Saved entries
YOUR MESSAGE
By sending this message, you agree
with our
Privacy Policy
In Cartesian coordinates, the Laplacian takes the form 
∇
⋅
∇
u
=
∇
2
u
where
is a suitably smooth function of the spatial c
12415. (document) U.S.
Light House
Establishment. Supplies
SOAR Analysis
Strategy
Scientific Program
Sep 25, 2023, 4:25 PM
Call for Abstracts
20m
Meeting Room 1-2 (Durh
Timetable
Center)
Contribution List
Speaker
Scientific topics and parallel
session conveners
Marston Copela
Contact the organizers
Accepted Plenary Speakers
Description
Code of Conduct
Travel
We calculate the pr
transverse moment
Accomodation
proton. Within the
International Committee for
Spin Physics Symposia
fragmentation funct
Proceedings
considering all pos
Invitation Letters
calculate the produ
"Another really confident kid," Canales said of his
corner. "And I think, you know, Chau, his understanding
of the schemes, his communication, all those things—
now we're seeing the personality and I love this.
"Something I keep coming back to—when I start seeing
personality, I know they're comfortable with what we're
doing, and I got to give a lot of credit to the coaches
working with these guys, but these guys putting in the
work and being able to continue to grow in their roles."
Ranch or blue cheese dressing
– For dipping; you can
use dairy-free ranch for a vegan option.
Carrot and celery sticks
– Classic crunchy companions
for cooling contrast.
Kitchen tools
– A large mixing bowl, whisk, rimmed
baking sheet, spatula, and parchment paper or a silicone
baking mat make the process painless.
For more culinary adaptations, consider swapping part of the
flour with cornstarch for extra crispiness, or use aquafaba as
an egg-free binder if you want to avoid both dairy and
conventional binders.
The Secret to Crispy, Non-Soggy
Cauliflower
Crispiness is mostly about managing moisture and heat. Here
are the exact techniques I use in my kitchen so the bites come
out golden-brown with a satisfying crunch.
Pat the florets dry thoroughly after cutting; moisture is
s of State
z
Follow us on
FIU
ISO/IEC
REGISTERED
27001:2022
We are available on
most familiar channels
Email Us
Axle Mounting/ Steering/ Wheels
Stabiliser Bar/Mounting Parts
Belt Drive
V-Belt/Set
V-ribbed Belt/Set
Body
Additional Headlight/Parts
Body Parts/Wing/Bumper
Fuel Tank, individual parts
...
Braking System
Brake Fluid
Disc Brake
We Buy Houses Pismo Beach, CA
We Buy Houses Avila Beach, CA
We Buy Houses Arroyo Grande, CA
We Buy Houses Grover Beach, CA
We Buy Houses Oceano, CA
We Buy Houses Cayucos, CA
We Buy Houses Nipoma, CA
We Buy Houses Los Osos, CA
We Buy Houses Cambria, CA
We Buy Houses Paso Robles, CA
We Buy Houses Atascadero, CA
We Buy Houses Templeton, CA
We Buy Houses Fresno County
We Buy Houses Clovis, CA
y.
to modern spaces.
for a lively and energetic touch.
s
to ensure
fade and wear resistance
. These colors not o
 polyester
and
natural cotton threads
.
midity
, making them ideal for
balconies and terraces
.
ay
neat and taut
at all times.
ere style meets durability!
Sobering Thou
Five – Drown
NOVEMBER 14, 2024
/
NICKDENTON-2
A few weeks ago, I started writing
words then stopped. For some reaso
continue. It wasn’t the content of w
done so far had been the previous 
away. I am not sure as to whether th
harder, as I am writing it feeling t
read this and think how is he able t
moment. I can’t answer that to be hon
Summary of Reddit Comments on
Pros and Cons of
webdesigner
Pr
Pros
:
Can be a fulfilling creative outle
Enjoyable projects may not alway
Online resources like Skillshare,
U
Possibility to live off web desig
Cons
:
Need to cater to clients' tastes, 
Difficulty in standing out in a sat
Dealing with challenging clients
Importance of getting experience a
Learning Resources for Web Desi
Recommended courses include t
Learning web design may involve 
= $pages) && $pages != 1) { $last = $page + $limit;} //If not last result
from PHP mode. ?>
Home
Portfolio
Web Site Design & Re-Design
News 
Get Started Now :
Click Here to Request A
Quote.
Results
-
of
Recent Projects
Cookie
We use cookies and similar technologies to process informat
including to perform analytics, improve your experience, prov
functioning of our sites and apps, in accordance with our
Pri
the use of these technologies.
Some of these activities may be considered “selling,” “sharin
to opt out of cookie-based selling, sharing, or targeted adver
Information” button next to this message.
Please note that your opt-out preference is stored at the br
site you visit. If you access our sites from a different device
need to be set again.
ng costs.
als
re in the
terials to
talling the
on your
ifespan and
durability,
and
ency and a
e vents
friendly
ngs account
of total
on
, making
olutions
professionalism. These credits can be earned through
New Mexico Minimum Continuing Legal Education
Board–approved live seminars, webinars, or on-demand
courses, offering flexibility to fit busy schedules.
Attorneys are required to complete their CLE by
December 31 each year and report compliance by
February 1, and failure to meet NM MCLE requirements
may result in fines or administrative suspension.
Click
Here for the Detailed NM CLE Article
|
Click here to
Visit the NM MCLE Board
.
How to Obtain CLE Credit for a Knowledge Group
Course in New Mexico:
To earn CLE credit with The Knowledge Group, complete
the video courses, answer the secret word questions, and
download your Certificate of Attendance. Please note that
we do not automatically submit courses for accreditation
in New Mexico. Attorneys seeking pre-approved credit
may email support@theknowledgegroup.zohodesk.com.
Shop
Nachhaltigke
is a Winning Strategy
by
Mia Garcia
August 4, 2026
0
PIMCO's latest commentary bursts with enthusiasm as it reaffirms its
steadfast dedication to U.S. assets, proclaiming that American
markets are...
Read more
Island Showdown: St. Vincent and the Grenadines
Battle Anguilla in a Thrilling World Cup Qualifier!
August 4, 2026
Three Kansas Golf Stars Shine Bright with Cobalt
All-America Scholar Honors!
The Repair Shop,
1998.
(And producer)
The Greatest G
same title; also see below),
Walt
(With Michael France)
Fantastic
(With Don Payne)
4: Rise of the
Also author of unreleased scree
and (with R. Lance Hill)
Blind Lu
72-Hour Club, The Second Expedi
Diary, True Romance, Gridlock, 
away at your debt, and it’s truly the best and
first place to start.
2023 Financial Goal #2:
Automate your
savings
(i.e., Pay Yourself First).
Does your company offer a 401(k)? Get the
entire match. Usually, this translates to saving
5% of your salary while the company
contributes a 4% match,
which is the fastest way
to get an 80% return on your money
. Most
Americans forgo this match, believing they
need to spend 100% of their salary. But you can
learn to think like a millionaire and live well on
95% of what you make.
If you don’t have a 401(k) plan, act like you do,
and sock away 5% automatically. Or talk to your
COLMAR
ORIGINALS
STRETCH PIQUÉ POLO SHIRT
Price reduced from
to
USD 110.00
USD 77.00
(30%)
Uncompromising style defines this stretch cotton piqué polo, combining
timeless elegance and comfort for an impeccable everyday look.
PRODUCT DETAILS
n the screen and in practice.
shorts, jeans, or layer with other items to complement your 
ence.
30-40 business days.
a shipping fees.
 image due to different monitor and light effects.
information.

What is required ▸
Some lines above contain the word "that". Copy each of them.

Completed task ▸
moment. I can’t answer that to be hon
Please note that your opt-out preference is stored at the br
download your Certificate of Attendance. Please note that
steadfast dedication to U.S. assets, proclaiming that American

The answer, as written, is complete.